A Curse and a Gift

The wizard whispered a strange, ancient spell spoken once so very long, long ago. The red flames of the demon-king’s eyes dimmed, and the wild curses spewing from his parsed lips died away into silence. He clutched at his throat, chocking, it seemed, and slowly descended from the height he’d been levitating at.

Other differences too, began. His horns fell off. The thin skin, which had been stretched tight around his skull, swelled. His boney hands seemed to be inflating.

Gagging, he cried, “What…what have you done to me?”

“A curse,” said the wizard, “and a gift.”

“What’s happening?” he moaned. “I feel…I feel…”

“Pain,” the wizard explained. “That’s called pain.”

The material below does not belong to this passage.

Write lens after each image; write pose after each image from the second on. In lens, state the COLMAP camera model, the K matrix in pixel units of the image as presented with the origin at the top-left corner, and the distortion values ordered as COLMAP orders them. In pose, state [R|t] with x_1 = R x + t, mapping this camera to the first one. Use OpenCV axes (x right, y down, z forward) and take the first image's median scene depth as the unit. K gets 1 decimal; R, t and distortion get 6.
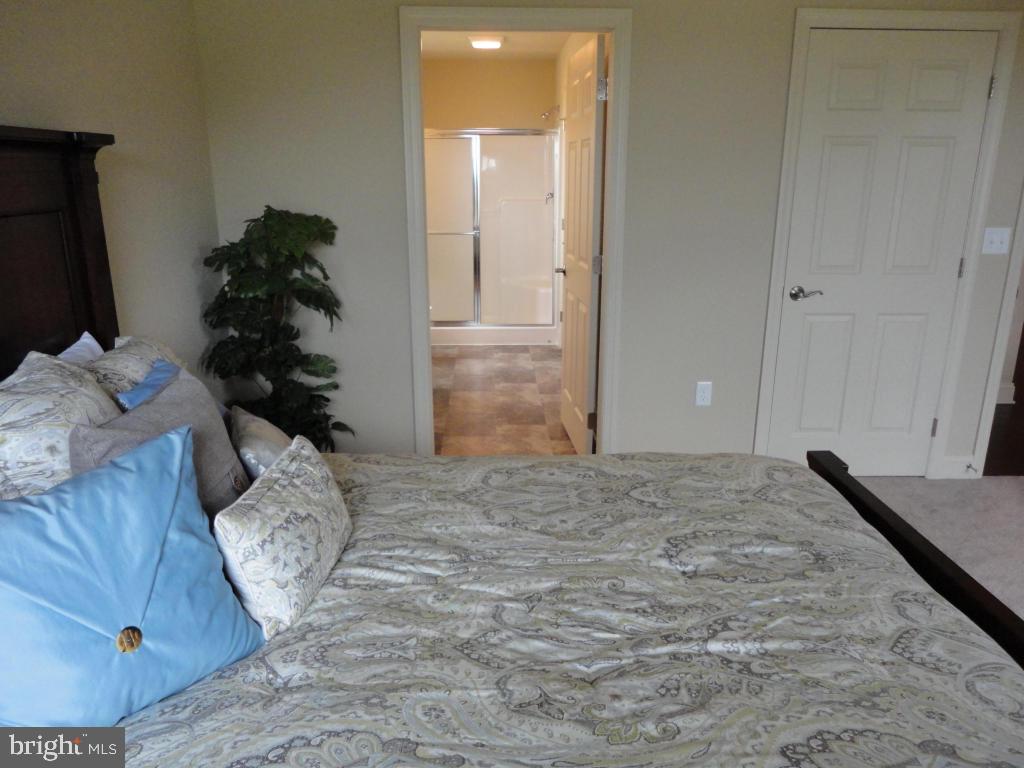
lens RADIAL K [[746.6, 0, 510.6], [0, 746.6, 378.2], [0, 0, 1]] dist [-0.005109, 0.005219]
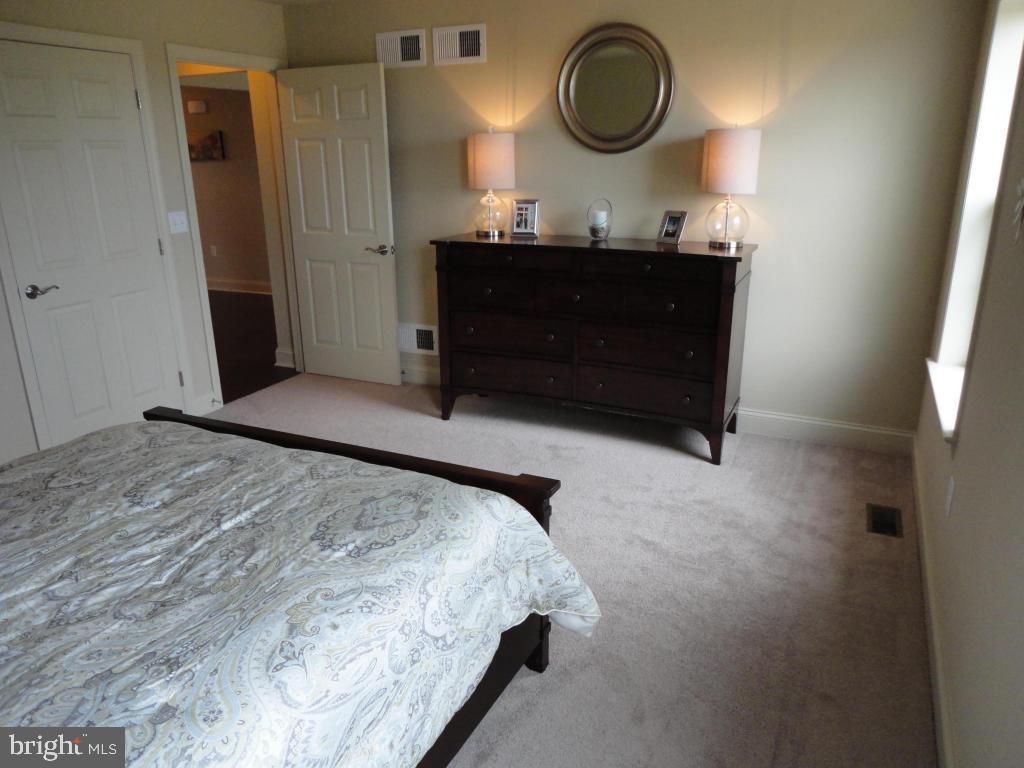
lens RADIAL K [[746.6, 0, 514.3], [0, 746.6, 386.4], [0, 0, 1]] dist [-0.005109, 0.005219]
pose [[0.457435, -0.287854, 0.841364, -0.547231], [0.259764, 0.948144, 0.183157, -0.011019], [-0.850456, 0.134773, 0.508488, -0.211342]]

The transformation was near complete: crouched there moaning upon the floor was not the dreadful, undying monster from the mountain, but a young, cowering man, shivering, feeling the cold for the first time in the long, uncounted eons since disharmony had awakened him.

His eyes, once literal fire, looked up at the wizard, a dark and lovely blue.

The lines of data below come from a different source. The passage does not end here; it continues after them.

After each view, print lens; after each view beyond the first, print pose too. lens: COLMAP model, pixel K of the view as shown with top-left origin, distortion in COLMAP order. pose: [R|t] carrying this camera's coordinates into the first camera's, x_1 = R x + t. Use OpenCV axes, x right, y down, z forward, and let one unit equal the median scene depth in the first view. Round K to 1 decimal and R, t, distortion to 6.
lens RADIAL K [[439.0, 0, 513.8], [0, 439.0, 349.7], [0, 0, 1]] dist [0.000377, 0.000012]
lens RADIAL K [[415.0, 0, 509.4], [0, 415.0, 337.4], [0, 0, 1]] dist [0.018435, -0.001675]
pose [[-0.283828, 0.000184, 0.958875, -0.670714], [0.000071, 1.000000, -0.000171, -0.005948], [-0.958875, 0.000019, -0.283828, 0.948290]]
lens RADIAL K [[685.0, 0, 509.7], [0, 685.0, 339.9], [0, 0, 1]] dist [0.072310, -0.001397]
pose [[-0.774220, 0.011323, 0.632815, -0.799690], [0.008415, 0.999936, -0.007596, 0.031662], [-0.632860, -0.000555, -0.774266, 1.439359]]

“I’m blind,” said the new man.

“Only as blind as a man. This is all they can see.”

“They see nothing. You were a white hot flame. Now, you’re but a withered, old man.”

The wizard smiled.

“Look,” he commanded. “Look there in the valley.”

The once demon-king turned his head. Below, the lazy, winding river glistened like gold under a falling sun, and the distant villages along its coasts glowed softly against the coming night.

“What…?”

“It’s called beauty,” explained the wizard softly. He saw that the man’s teeth were chattering. “Here,” he said, and taking off his cloak laid it over the shoulders of the quivering flesh below whose eyes were locked upon the many colors of the dying sun.

The wizard went on: “There’s cold, but there’s also warmth. We knew neither. There’s pain, but here’s comfort. That grumbling coming from inside you is called hunger, but you’ll find there’s also food.”

“Food…” he’d remembered the word, vaguely. He had kept prisoners in his mountain once. They kept begging for it. Then they died.

“I’ll die,” he gasped at the realization.

“Yes,” said the wizard. “We’ll die. But now, you might also live.”